Performance explanation
Based on transaction prices, the fund's return was 1.06%. In August, the fund underperformed versus the MSCI World. This can be traced back to a number of factors. First, building materials companies reported results below expectations and gave relatively muted guidance comments for H2. Within this group are TopBuild and Trex. Another group of companies that witnessed share price weakness were holdings that gave conservative, short-term guidance or that did not raise FY 2024-guidance during their quarterly results in August. Here, companies include nVent and Snowflake. Relative underperformance versus the MSCI World also stemmed from the strategy's lower exposure to the healthcare sector and no exposure to consumer packaged goods companies or financials.

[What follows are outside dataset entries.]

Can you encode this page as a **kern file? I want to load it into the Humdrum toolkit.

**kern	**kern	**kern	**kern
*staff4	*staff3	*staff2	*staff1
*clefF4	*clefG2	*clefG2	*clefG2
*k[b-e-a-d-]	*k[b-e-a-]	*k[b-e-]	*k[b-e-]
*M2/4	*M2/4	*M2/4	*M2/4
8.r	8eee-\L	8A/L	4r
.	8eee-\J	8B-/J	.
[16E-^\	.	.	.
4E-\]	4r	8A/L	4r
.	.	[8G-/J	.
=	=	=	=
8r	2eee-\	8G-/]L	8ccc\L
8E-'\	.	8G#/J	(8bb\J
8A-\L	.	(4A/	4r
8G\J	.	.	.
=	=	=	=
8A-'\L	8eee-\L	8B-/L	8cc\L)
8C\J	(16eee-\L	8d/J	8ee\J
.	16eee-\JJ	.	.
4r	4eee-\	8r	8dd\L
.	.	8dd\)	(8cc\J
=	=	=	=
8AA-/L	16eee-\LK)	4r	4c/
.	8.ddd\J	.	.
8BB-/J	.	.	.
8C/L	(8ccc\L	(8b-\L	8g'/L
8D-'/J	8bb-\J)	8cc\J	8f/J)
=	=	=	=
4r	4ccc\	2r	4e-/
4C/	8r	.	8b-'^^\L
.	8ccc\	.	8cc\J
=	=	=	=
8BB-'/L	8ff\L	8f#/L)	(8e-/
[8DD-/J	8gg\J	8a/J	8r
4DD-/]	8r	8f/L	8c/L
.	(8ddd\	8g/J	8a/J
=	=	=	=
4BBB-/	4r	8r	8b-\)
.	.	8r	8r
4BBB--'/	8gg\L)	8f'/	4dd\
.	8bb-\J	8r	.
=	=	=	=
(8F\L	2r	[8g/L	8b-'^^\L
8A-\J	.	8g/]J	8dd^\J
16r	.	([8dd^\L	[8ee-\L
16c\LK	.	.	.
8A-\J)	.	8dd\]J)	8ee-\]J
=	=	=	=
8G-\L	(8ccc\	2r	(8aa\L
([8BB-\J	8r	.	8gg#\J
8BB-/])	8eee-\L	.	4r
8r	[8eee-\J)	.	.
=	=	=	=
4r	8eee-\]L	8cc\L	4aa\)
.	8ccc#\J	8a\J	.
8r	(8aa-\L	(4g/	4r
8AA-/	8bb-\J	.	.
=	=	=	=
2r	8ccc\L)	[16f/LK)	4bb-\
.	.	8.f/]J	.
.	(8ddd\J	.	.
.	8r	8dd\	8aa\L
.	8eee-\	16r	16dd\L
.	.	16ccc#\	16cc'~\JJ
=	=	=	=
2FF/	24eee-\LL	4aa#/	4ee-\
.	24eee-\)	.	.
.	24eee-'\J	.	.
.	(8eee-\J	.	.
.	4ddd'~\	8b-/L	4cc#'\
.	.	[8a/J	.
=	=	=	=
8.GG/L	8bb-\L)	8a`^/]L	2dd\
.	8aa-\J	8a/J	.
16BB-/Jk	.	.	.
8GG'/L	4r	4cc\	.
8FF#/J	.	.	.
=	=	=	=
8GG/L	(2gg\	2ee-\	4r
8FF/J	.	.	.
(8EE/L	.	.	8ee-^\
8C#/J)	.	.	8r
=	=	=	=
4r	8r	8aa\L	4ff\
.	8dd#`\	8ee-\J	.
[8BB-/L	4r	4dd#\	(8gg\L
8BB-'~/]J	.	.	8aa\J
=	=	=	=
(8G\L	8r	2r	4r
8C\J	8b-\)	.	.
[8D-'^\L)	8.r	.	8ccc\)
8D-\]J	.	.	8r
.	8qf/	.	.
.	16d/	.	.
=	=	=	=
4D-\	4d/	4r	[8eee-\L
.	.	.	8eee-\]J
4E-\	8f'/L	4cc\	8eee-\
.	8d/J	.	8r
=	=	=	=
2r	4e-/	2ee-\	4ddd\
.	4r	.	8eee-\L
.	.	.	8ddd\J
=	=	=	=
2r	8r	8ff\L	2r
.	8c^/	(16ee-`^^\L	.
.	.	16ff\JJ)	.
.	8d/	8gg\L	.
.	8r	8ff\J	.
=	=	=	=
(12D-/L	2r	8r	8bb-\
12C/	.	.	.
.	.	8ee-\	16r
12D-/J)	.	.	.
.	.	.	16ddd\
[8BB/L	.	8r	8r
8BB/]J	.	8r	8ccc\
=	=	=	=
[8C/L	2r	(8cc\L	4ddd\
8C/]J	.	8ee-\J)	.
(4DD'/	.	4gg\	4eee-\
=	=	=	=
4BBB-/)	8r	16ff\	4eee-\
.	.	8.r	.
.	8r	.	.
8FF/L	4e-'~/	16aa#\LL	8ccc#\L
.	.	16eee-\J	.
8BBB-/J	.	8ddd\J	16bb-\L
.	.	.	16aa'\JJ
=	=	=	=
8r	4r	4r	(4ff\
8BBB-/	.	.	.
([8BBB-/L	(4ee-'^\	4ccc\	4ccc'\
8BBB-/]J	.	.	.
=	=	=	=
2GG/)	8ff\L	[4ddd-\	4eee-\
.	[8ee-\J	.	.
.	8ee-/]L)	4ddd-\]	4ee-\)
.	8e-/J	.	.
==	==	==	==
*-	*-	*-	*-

Positive contributors to the strategy's August performance were Tetra Tech, which reported strong financials and gave a positive demand outlook, Hermès, which also reported good numbers and continues to be a stand-out in the luxury sector, and finally Essity, which benefited from both good quarterly numbers and positive investor confidence after its divestment of China-based Vinda. In August, the fund underperformed versus its internal benchmark for similar reasons as described above.
Expectation of fund manager
Natalie Falkman
September has historically been a month of weaker market returns. This year, investors enter into September with a strong YTD performance but also some cautiousness created by the upcoming presidential elections. Listening to companies, many cite a wait-and-see approach from customers when it comes to capital investment decisions. Some have also mentioned that as lead times for most goods have normalized, customer focus has shifted to prioritizing cash. September is likely to see the first interest rate cut by the Fed. Rate cuts are unlikely to initially lead to any large changes in companies' willingness to invest and spend. Nevertheless, if the economic data does not deteriorate and we can get past the uncertainty surrounding the elections, we should see more investments from smaller businesses as they take advantage of lower interest rates. We see the geopolitical uncertainty as a major short-term risk. While we hope for peace and prosperity, in reality conflicts and tensions could spur higher volatility. We therefore maintain our balanced approach to risk, awaiting more attractive entry points for a number of companies that are structurally appealing but still relatively expensive.